Furthermore, since you may not be able to devote as much time to your training seasonal employees, experienced professionals can naturally lead by example for any newbies you might put onto a sales floor during the busy holiday shopping season. 

An applicant tracking system can automatically fast-track applicants who check your most important boxes, like availability and experience level, and gracefully reject those who don’t.

6. Try creative interview methods to save time. 

When you need to evaluate a large applicant pool quickly, you may need to get creative with your interview formats. Group interviews can be an effective way to save time. These can include a discussion portion where you ask the group questions that candidates answer individually and group exercises so you can evaluate their ability to work on a team.  

You might also consider doing video interviews rather than in-person interviews. Not only are video interviews a safe option to limit physical contact during the pandemic, but they can be more efficient and easier to coordinate in terms of scheduling.

Pro tip: One thing we do not recommend is one-way video interviews, in which job seekers record themselves answering a set of questions for the hiring manager to view later. The job seekers have spoken: they absolutely hate one-way video interviews, and using them could be bad for your candidate experience.

For more tips on how to hire remotely, check out the video below from CareerPlug’s Director of HR, Natalie Morgan.

7. Don’t forget the candidate experience.

Speaking of candidate experience – it matters!
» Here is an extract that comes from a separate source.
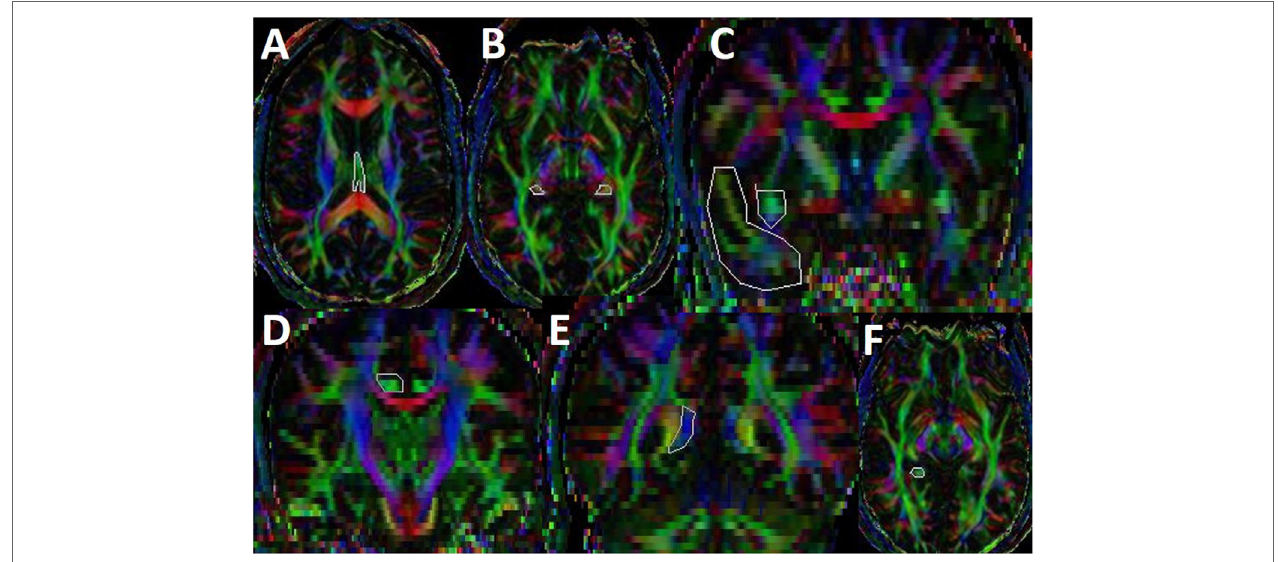
FigUre 2 | Illustration of fiber tractography in color-coded diffusion tensor imaging map. For fornix, we have seeded first ROI in subcallosal green fibers seen in axial slice where body and crus of fornix can be observed (a) and second and third ROIs are seeded in the mid and distal parts of crus (B) (35). For uncinate fasciculus (UF), we have seeded first ROI in the coronal section of temporal lobe and second ROI in the superomedial green projections fibers at the anterior commissure level (c) (34). For cingulum, we have seeded first ROI and second ROI in supracallosal green projection fibers anteriorly (D) and posteriorly (e) . Third ROI was seeded in the green hippocampal cingulum fibers seen in the medial temporal lobe (F) (4). Once a fiber tract was reconstructed, its entire trajectory was verified on a slice-by-slice basis to compare with established anatomical landmarks described in the human brain neuroanatomy atlases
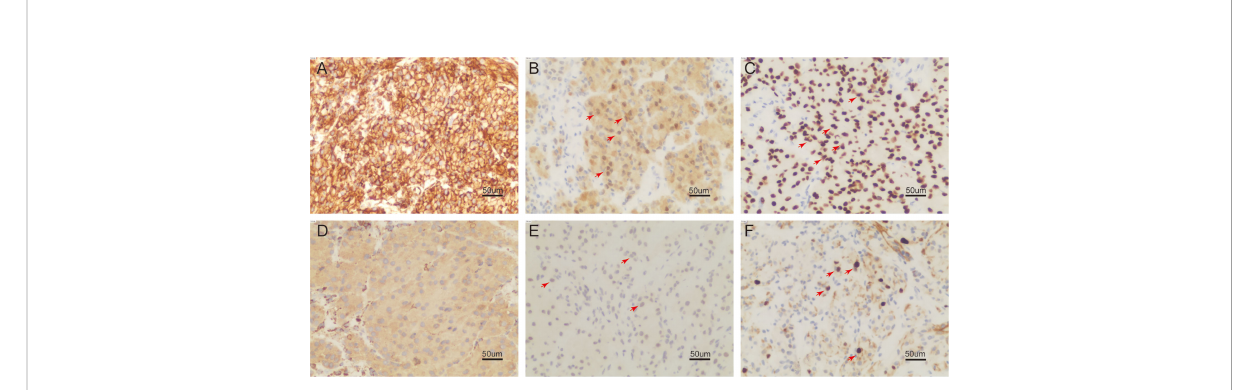
FIGURE 3 On immunohistochemistry examination (200 ×), the tumor cell is reactive to vimentin (A) , S-100 (B) , SOX-10 (C) , KP-1 (D) , PHH3 showed positive mitotic cells (E) , Ki-67 reacted more than 8% (F) (positive region in (B, C, E, F) marked with red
In a recent CareerPlug study, we found that half of all job seekers surveyed have had a negative experience during a hiring process within the past year and 50% of respondents had declined a job offer due to poor experience.

When we look closer at the reasons job seekers declined an offer, 22% cited a negative experience with people in the interview process as their primary reason.

When you’ve got to hire the right people quickly, you can’t risk losing them to a negative candidate experience that’s entirely within your ability to control. Put your best foot forward when recruiting and hiring seasonal employees just as you would with any other employee.

8. Standardize your onboarding process before you make offers.

If there’s one theme to this guide, it’s speed, speed, speed! And having a standardized onboarding process in place before you make job offers will allow your new seasonal employees to hit the ground running immediately. 

Remember that you may not be able to simply throw last year’s onboarding and training materials at your new seasonal workers. You may need to provide updated materials and safety guidance in the era of COVID-19. Take the time upfront to structure your onboarding process so that it can run like a well-oiled machine the moment your new team members walk through the door. You’ll thank yourself later.

For more onboarding tips, check out the video below:

9. Hire like you’re hiring for permanent employees.

This is the most important piece of advice on our list. Don’t fall into the trap of cutting corners because “it will just be temporary.” 

Josh Alexander advises: “Hire like you are going to keep them. If you find exceptional people in a seasonal role, do whatever you can to offer them a permanent role. You should always be looking for the right people who can help your business grow.”

That’s why it’s important to hire seasonal workers who match your core values and who fit your typical ideal candidate profile. 

At the end of the day, the people you hire are going to represent your company, even if only for a season. Make sure they add value to your team and aren’t just a warm body there to do a temporary job.